[Keypoint coordinate data]
####################
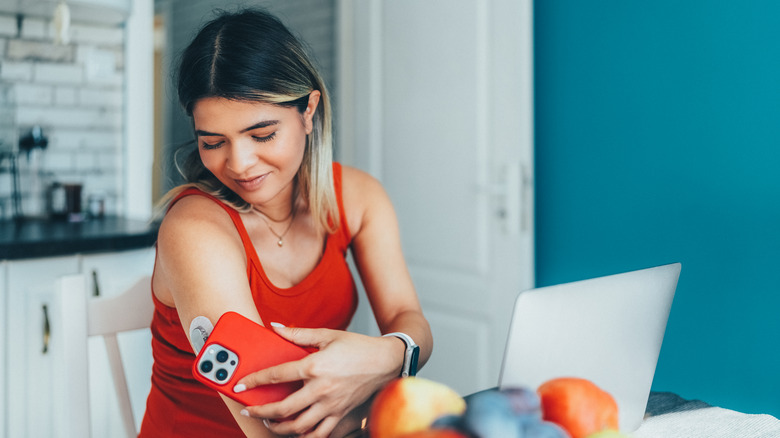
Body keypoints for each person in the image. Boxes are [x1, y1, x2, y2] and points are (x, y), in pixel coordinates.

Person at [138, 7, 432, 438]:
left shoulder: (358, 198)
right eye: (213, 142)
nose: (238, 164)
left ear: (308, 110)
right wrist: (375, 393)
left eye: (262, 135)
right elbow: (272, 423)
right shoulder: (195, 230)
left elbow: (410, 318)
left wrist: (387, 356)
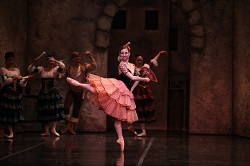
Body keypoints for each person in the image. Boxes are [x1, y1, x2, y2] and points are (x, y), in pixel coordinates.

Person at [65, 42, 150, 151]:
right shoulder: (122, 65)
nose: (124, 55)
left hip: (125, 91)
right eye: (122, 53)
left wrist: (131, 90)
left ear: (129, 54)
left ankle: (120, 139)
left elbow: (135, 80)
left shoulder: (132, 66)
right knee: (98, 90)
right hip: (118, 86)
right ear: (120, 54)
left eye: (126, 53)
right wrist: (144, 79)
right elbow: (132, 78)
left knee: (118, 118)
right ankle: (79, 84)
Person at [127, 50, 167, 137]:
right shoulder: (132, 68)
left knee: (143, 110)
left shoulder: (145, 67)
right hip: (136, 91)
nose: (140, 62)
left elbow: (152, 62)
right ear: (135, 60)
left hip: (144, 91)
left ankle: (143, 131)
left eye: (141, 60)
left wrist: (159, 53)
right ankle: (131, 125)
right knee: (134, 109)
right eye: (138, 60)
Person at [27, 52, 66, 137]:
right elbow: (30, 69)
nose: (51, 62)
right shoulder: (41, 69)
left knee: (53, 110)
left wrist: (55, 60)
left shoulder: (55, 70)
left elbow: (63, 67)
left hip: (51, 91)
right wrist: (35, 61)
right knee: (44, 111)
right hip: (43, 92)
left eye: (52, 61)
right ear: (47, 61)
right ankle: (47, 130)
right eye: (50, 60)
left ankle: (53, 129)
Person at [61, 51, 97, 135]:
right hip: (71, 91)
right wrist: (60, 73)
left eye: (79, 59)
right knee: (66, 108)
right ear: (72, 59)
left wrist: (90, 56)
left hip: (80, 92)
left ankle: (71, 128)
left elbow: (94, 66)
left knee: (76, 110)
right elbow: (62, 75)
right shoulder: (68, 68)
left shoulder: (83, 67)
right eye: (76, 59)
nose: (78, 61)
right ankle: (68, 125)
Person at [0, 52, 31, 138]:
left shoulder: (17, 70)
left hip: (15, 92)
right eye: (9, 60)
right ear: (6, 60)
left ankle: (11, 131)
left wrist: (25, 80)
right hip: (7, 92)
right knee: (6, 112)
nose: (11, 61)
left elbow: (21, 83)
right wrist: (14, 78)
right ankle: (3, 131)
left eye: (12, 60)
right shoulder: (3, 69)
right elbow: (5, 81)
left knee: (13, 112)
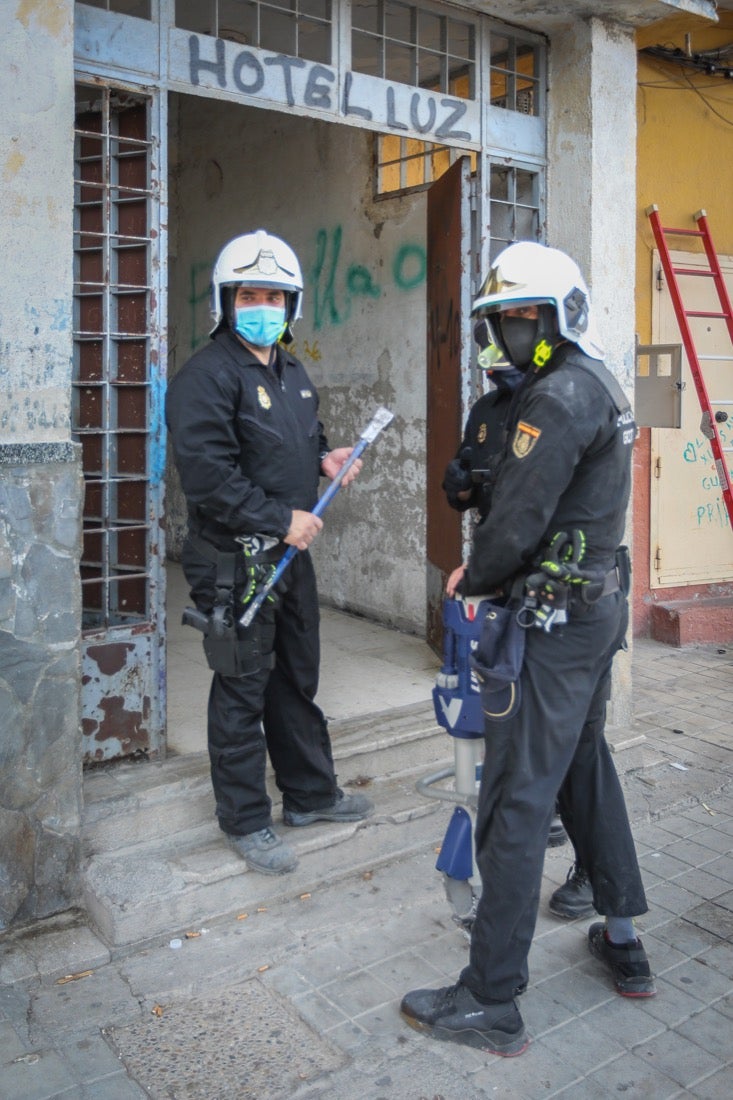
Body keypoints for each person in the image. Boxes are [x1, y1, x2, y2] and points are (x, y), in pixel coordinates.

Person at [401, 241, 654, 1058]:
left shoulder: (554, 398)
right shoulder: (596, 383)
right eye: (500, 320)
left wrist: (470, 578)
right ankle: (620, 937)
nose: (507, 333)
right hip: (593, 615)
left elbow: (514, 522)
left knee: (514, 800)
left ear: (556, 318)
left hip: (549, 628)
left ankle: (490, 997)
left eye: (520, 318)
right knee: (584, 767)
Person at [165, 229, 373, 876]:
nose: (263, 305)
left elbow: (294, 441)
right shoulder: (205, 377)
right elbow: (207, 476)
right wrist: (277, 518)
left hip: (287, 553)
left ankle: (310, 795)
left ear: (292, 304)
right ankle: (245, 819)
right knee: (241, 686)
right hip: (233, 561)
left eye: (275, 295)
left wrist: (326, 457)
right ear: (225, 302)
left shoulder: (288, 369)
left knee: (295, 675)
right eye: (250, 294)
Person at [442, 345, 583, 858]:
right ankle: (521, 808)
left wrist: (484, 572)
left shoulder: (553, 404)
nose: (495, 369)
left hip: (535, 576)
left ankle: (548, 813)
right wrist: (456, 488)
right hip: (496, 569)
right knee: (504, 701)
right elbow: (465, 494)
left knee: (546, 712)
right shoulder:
####################
*WHAT YOU HAVE TO DO*. Search the data for the string "nose" and copy each line where it appears.

*OUTPUT FOR THIS EXERCISE*.
nose: (238, 164)
nose: (124, 55)
nose: (140, 62)
nose: (51, 62)
nose: (78, 61)
nose: (11, 61)
nose: (507, 333)
nose: (263, 305)
nose: (495, 369)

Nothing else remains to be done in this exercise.